The characters in Powers' flatland, Father Earl adds, find their literary descendants in the popular tales of Lake Wobegon on Garrison Keillor's "A Prairie Home Companion" radio show.
"We [Midwesterners] are proud of our mediocrity," he noted. "What is the introduction Garrison Keillor uses for the Lake Wobegon stories? A place where 'all the women are strong, all the men are good-looking, and all the children are above average.' This 'Lake Wobegon effect' is paradoxical. If all are above average, then they are all average."
This sort of paradox is entrenched in Powers' understanding of fiction. In his short story "Prince of Darkness," Father Burner is a mediocre curate hoping for a parish of his own and an amateur photographer who produces old-fashioned tintypes. His brother priests know him as the "prince of darkness" after his pastor criticizes him for spending too much time in his darkroom.
But unlike the true Prince of Darkness, Father Burner wavers between God and devil, unable to settle on either as his true master. In fact, he lives for neither eternal glory nor eternal damnation, as the story reveals, but only for the time-bound middle ground of materialism. For Powers, though, it is the here and now which offers the possibility of salvation.
Father Burner "glanced at his watch, but neglected to notice the time. The new gold strap got his eye. The watch itself, a priceless pyx, held the hour (time is money) sacred, like a host. He had chosen it for an ordination gift rather than the usual chalice.

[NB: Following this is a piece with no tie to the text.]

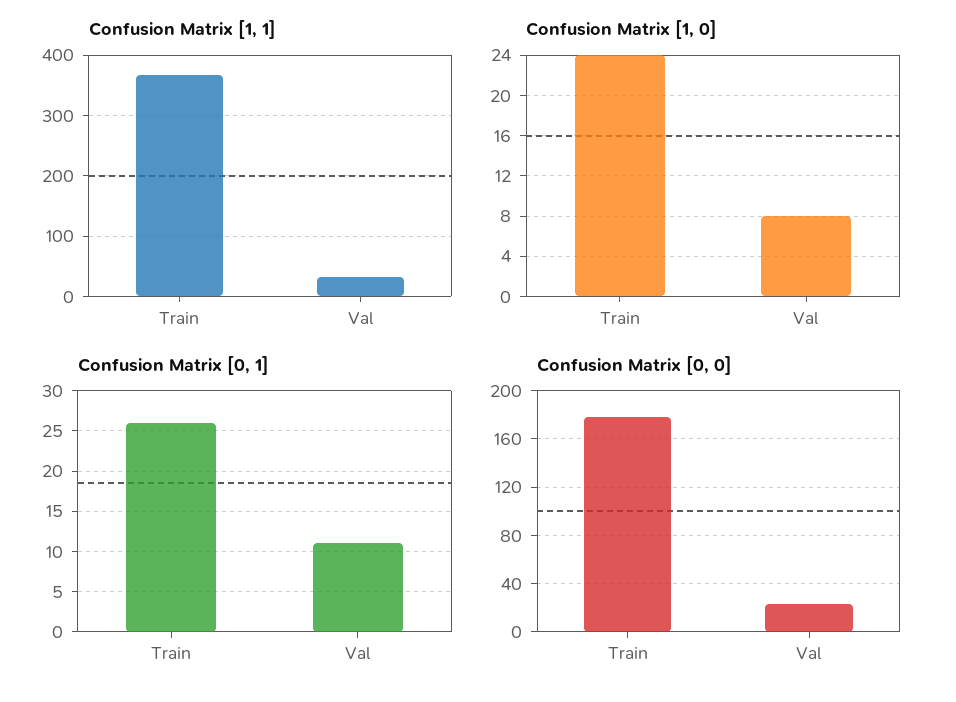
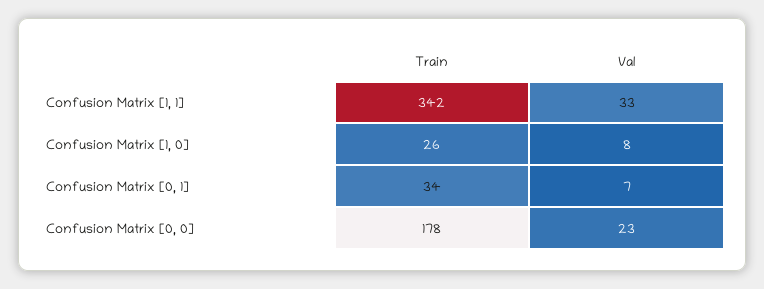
Confusion Matrix [1, 1], Train: 370 -> 342
Confusion Matrix [1, 0], Train: 24 -> 26
Confusion Matrix [0, 1], Train: 26 -> 34
Confusion Matrix [0, 1], Val: 11 -> 7

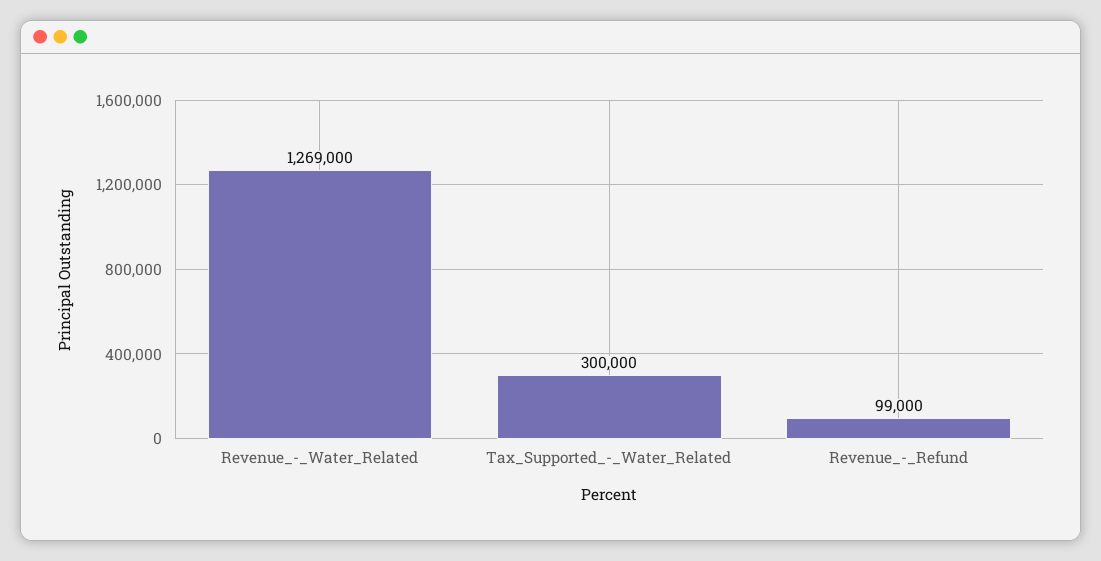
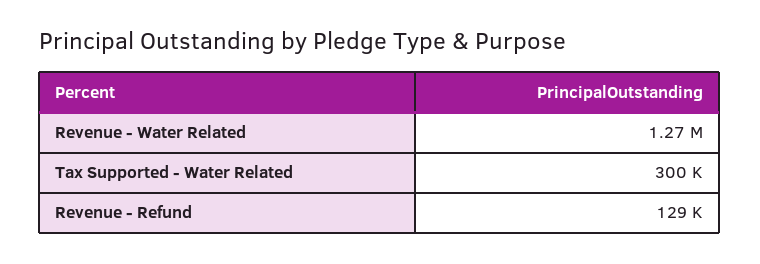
Revenue_-_Refund: 99000 -> 129000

It took the kind of courage he had to go against the grain there."
His venal adoration of his watch itself suggests the hope that will see him through this world to the next.
"Prince of Darkness" is vintage Powers -- by overturning the holy and the ordinary, the story gives the reader pause to appreciate the proper place and purpose of both. Given Powers' ability to trick these things out, Bottum hopes that readers will again pick up his work as a much-needed antidote in a secularized American culture.
"In an era that is now widely perceived to have overpraised the clergy and overvalued them, Powers spoke to their flaws," he explains. "Now, the fact that human beings in our own age undervalue the clergy and disbelieve in the supernatural office, things have kind of flipped."
Powers' all too human priests, Bottum says, provide a significant clue to a culture that has lost its belief in the supernatural.
"J.F. Powers is writing about the actual balance that exists between the ordinary and the extraordinary," he says. "But the age we live in is not ready to see the truth of it until that balance is restored to us in the clear sense of the extraordinary."
Indeed, Katherine Anne Powers sees her father's fiction as extraordinary. There is to it, she says, something that rings true in season and out.
"My father was interested in what it meant to be a Catholic writer," she says, "and for him that meant telling the truth -- through which the Truth would, or at least could, be glimpsed."
1947: "The Prince of Darkness and Other Stories"
1962: "Morte D'Urban" -- novel
1969: "The Presence of Grace"
1975: "Look How the Fish Live"
1988: "Wheat that Springeth Green" -- novel
Joseph O'Brien writes from Wisconsin.